# 提示文
◇ ◇ ◇

はじめに
2020年3月に配当停止を発表してから自分の中では優先度の低くなってしまったボーイング(BA)であるが、2020年6月に入ってからの市場の上昇以上のペースで株価が上昇していることに気が付いた。
その理由について確認すると共に、それを踏まえて今後の所有ボーイング株をどうするかについて考えてみたい。
2020年6月8日のボーイング株上昇
市場も上昇していたとはいえ、
12%超の上昇。理由を確認してみたところ、
- ゴールドマンサックスのアナリストNoah Poponak氏が目標株価を209ドルから238ドルに引き上げたこと
- Seaport Global SecuritiesのアナリストRichard Safran氏がボーイングを「Buy」でカバレッジ開始し、目標株価を277ドルに設定したこと
がこの大幅な上昇の原因だったようだ。それぞれのより詳しい理由をまとめると以下の通り。

◇ ◇ ◇

# データ抜粋

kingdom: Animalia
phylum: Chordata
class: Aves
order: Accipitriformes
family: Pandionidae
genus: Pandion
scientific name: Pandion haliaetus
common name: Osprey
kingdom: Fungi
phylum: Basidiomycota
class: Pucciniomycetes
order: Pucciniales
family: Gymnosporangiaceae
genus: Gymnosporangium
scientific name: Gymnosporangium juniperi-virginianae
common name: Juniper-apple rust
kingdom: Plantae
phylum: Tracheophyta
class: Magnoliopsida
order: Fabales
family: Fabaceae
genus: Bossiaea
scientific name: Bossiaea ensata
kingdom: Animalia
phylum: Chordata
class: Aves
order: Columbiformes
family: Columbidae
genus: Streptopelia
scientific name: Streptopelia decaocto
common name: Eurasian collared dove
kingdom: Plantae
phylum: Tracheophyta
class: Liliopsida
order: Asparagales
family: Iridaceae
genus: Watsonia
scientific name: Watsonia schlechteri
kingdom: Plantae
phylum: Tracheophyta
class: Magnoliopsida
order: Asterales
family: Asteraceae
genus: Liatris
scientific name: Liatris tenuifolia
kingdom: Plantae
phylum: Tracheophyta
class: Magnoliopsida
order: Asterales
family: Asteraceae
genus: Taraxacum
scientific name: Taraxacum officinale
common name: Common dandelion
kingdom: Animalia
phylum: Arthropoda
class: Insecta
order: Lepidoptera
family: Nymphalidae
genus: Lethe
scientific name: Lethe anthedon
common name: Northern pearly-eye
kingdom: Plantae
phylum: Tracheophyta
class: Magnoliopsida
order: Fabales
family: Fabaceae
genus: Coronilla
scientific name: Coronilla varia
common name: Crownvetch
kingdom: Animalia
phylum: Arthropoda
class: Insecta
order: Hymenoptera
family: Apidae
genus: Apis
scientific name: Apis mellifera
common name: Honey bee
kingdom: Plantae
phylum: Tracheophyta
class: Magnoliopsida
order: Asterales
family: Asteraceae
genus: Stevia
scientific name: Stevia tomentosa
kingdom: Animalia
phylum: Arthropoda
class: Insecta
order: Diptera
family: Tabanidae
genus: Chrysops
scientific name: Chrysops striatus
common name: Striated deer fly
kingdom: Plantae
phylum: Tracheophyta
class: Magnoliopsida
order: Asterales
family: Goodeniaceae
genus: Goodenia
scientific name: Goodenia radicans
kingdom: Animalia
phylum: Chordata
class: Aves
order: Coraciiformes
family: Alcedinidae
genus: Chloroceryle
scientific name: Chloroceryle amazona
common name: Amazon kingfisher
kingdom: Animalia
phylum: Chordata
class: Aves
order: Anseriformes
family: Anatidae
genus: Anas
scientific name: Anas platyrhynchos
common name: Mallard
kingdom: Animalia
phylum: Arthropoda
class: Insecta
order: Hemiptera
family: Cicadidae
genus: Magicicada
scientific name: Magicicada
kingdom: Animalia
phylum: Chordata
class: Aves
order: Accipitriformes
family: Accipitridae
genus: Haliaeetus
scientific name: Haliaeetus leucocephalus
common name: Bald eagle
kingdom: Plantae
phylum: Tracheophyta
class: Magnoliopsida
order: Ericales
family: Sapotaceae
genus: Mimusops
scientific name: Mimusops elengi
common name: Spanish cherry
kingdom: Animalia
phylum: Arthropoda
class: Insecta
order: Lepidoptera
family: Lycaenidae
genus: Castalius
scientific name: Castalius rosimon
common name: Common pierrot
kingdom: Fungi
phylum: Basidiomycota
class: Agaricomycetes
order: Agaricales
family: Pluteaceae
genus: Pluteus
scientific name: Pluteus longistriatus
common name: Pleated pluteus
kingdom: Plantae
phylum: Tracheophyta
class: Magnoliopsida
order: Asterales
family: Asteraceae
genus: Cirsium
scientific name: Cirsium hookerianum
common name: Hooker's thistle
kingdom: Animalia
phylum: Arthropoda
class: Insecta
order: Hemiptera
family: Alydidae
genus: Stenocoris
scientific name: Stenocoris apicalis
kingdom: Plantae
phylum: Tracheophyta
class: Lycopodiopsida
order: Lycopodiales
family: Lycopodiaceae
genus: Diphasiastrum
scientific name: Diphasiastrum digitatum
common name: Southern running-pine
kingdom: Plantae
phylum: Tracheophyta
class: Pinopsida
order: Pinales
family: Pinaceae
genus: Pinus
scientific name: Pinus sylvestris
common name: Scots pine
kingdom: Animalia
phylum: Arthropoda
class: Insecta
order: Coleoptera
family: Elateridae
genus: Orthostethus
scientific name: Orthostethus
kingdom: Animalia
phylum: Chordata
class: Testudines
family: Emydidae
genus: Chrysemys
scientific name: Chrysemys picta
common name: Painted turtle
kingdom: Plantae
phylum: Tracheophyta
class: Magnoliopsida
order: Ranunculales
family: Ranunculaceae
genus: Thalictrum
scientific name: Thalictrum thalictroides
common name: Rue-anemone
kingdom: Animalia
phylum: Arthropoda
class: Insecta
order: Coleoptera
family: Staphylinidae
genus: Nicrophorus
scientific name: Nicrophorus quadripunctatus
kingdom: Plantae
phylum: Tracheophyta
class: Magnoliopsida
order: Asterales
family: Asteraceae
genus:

◇ ◇ ◇

# 設問の指示
提示文のうち「その理由について確認すると共」から「理由をまとめると以下の通り。」までの部分を、一字一句変えずに出力してください。

# 本設問の解答
その理由について確認すると共に、それを踏まえて今後の所有ボーイング株をどうするかについて考えてみたい。
2020年6月8日のボーイング株上昇
市場も上昇していたとはいえ、
12%超の上昇。理由を確認してみたところ、
- ゴールドマンサックスのアナリストNoah Poponak氏が目標株価を209ドルから238ドルに引き上げたこと
- Seaport Global SecuritiesのアナリストRichard Safran氏がボーイングを「Buy」でカバレッジ開始し、目標株価を277ドルに設定したこと
がこの大幅な上昇の原因だったようだ。それぞれのより詳しい理由をまとめると以下の通り。